Duas peças de David Greig no Teatro da Politécnica

Um mundo violento

O teatro de David Greig marca o próximo mês no Teatro da Politécnica. É um regresso do dramaturgo escocês ao convívio dos Artistas Unidos, depois de Cantigas de uma noite de verão, estreado em 2010 e reposto três anos depois com enorme sucesso. Os acontecimentos e Frágil são dois retratos inquietantes de um mundo cruel e violento pelo génio de um autor surpreendente e que importa continuar a descobrir.
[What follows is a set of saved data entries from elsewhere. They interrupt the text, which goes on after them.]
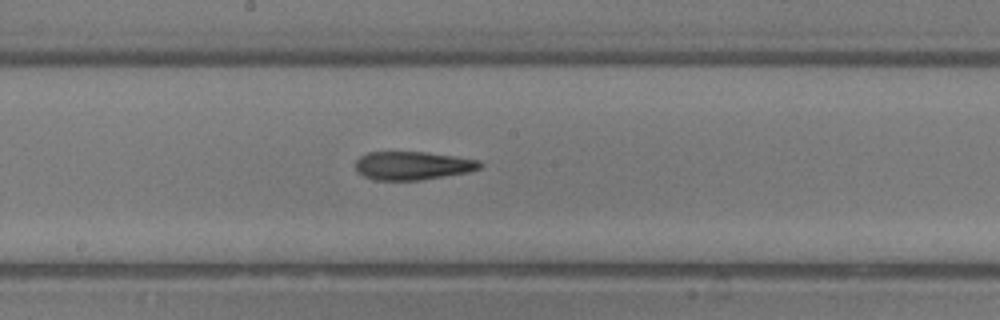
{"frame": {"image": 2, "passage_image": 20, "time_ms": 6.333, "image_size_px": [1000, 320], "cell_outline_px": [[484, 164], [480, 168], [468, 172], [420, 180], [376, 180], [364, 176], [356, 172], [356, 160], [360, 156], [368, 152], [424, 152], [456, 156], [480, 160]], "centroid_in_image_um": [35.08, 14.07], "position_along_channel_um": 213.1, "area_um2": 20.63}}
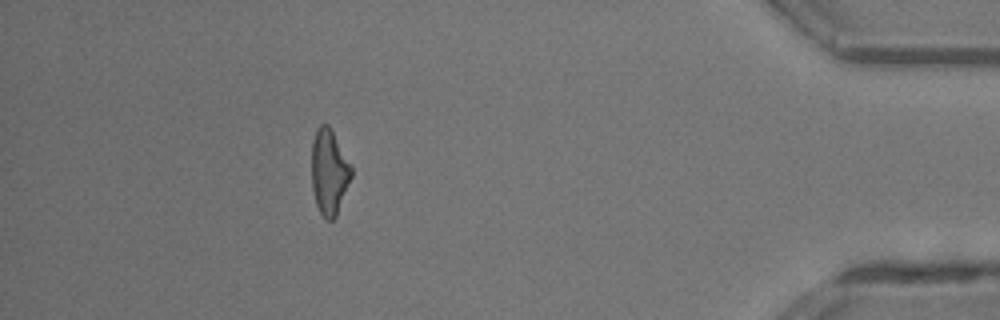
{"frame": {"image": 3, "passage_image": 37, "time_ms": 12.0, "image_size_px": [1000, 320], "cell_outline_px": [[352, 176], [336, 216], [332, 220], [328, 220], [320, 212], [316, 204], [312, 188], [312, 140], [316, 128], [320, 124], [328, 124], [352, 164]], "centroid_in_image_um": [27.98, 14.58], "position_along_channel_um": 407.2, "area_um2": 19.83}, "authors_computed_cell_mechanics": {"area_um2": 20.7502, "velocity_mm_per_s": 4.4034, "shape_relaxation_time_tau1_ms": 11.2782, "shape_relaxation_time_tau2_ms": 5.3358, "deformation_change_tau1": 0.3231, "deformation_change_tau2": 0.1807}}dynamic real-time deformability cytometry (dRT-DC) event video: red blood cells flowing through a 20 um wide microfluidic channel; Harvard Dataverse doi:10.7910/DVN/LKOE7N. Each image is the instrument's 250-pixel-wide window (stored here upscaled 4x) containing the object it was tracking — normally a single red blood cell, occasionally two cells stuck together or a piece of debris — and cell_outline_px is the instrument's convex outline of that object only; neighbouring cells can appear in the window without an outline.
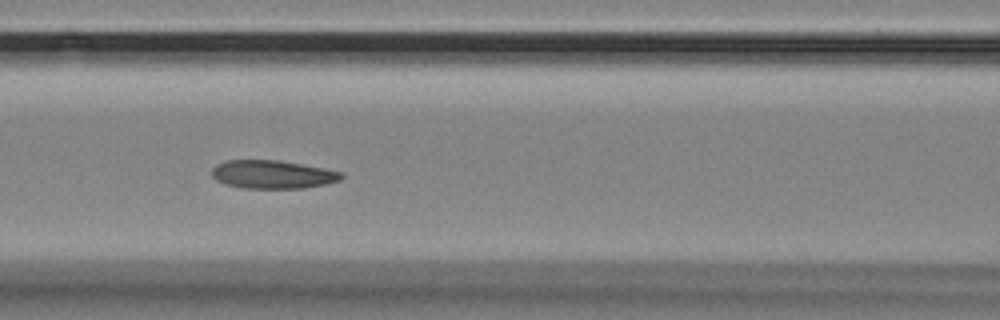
{"species": "Egyptian fruit bat (a non-hibernating species)", "species_latin": "Rousettus aegyptiacus", "temperature_condition": "room temperature", "stored_images_in_passage": 9, "camera_frame_rate_fps": 3000, "um_per_image_px": 0.085, "animal": {"sex": "female"}, "frame": {"image": 1, "passage_image": 6, "time_ms": 1.667, "image_size_px": [1000, 320], "cell_outline_px": [[344, 176], [340, 180], [324, 184], [304, 188], [240, 188], [224, 184], [216, 180], [212, 176], [212, 168], [216, 164], [224, 160], [280, 160], [324, 168], [340, 172]], "centroid_in_image_um": [23.12, 14.82], "position_along_channel_um": 143.5, "area_um2": 21.44}}
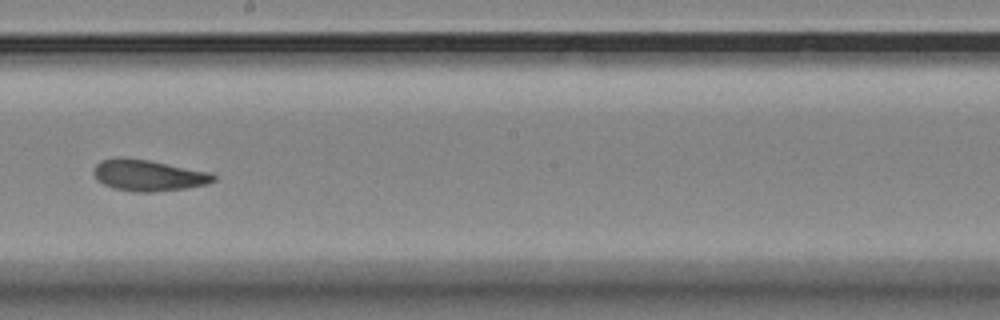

Aos 45 anos, David Greig é já o mais aclamado dramaturgo escocês da atualidade e dos mais aplaudidos na cena britânica. O seu teatro está ligado à vida quotidiana, aos anseios e frustrações de uma certa geração que perdeu gradualmente as ilusões e, se por um lado é vincadamente universal, por outro são reconheciveis os destroços da sociedade britânica após o thatcherismo.

Cantigas de uma noite de verão, a comédia musical sobre dois trintões às voltas com muitos assuntos sérios, foi a primeira incursão dos Artistas Unidos na dramaturgia de Greig. Agora, em registo mais negro, o coletivo liderado por Jorge Silva Melo propõe duas peças que espelham a necessidade de uma ideia de comunidade que nos proteja do mundo de violência em que vivemos: Os acontecimentos (estreia a 11 de fevereiro) e Frágil (estreia a 20 de fevereiro).

Os acontecimentos, peça musical encenada por António Simão, inspira-se na personagem de Anders Breivik, o militante de extrema-direita que, em 2011, assassinou a sangue frio 68 pessoas. Greig parte do acontecimento terrível para fazer ecoar outros, como os massacres ‘escolares’ de Columbine ou Dunblane. A protagonista é uma mulher que escapou ao massacre e, perante os traumas, decide encetar uma busca para entender o que se passou naquele dia. O coro em cena é a representação da comunidade onde nos podemos encontrar, “onde nos juntamos e cantamos” e onde, provavelmente, podemos encetar o caminho para levantar as questões para as quais parece impossível descobrir respostas.

Pedro Carraca em ‘Frágil’

 

Em Frágil, Greig reflete sobre a violência que as decisões políticas exercem sobre o individuo. Apesar de escrita para dois atores, o autor reconheceu estarmos a viver em ‘austeridade’, e propôs que a personagem Carolina, psicóloga a recibos verdes, seja sempre interpretada pelo público, seguindo as suas falas através de um power point projetado em palco. Jack, o jovem que necessita de cuidados de saúde mental e, por saber que os perdeu devido a cortes estabelecidos pelo Governo, decide tomar uma atitude radical, é o seu interlocutor.

A intenção de Greig em recorrer a este dispositivo de colocar o público na pele de Carolina é tudo menos inocente. Trata-se de um desafio e de uma provocação para nos fazer pensar enquanto comunidade perante pessoas como Jack, gente que sente nada mais ter a perder, que percebeu que “como está não pode continuar”. E nós? Estaremos nós à altura do papel?

As duas peças de David Greig mantêm-se em cena até 14 de março.